O cidadão compra um terreno, contrata um escritório de arquitetura e constrói uma casa de alto padrão. Outro indivíduo, menos endinheirado, adquire uma casa de dois dormitórios financiada em 456 anos. O que as duas residências terão em comum? Até Ana Maria Braga é capaz de acertar a resposta: um lugar para guardar tralhas. E sempre temos coisas sem valor para esconder das visitas. Quando um amigo, ou amiga, combina de aparecer, nos preocupamos logo em limpar a sala, ocultar hábitos cotidianos e simular organização. Lógico, tem gente que faz isso normalmente. Outros, entretanto, precisam de um empurrãozinho. E não adianta o visitador implorar, não vamos mostrar a bagunça. Essas coisas não devem ser compartilhadas, a não ser com os de casa. O interessante é que agimos assim também com nossos valores abstratos. Costumamos expor comportamentos tidos como saudáveis, camuflamos, digamos assim, sentimentos menos toleráveis – cólera, avareza e inveja, por exemplo.

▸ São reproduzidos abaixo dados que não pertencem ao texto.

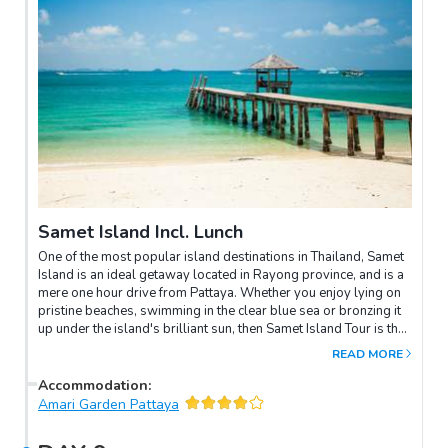
Samet Island Incl. Lunch
One of the most popular island destinations in Thailand, Samet
Island is an ideal getaway located in Rayong province, and is a
mere one hour drive from Pattaya. Whether you enjoy lying on
pristine beaches, swimming in the clear blue sea or bronzing it
up under the island's brilliant sun, then Samet Island Tour is the
perfect choice for you!
READ MORE
Accommodation
:
Amari Garden Pattaya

Quando criança – e lá se vão décadas, meu Deus! – sempre que este incircunciso cometia algum ato falho em família, dona Margarida advertia: “Costume de casa vai à praça”. É a mais pura verdade. Nossos hábitos particulares são levados à coletividade. Nossas, praças, ruas e avenidas são tsunamis de ações individuais que quando somadas causam horror. O que acontece é que acostumamos nosso olhar. Não nos impressionamos quando vemos mendigos dormindo sob marquises de lojas. Fazemos ouvido de mercador quando ouvimos pessoas vendendo pessoas em pequenos panfletos nas vias mais movimentadas. Ignoramos os andrajos humanos que se deterioram pelas sarjetas suplicando uma dose a mais. Não “estamos nem aí” se o miserável não tem banheiro público para fazer suas necessidades básicas de asseio. Ficamos indignados, porém, se um mequetrefe se atreve a retratar essa realidade.

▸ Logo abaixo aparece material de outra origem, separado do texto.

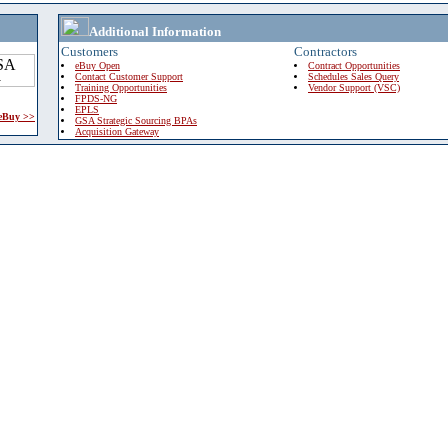
Additional Information
Customers
Contractors
eBuy Open
Contract Opportunities
Contact Customer Support
Schedules Sales Query
Training Opportunities
Vendor Support (VSC)
FPDS-NG
EPLS
 eBuy >>
GSA Strategic Sourcing BPAs
Acquisition Gateway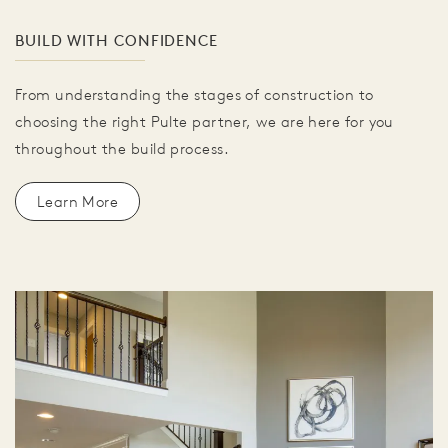
BUILD WITH CONFIDENCE
From understanding the stages of construction to
choosing the right Pulte partner, we are here for you
throughout the build process.
Learn More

O jornal“Folha de São Paulo traz hoje uma matéria cujo título é: "Google Street View" gera polêmica com imagens constrangedoras pelo país. Depois relata quais são as tais imagens: “Um homem de olho nos cartazes de um cinema pornô, uma prostituta e um travesti com os seios ao léu, um bêbado caído na sarjeta, um rapaz coçando o sexo, alguém passando mal numa poça de vômito e um pedestre defecando na calçada”. Ora, ora, simpatia, deveríamos ficar revoltados com nosso modo de vida. Injuriados com os homens que elegemos para nos governar. Não, aceitamos passivamente nossas mazelas. E depois achamos ruim quando alguém, por motivos os mais diversos, abre nosso quartinho de tralhas e descobre nossas mazelas. Voltando a minha infância, recordo um locutor que sempre dizia: “Se você não quer que os fatos sejam divulgados, não deixe que os mesmos aconteçam”. Deu.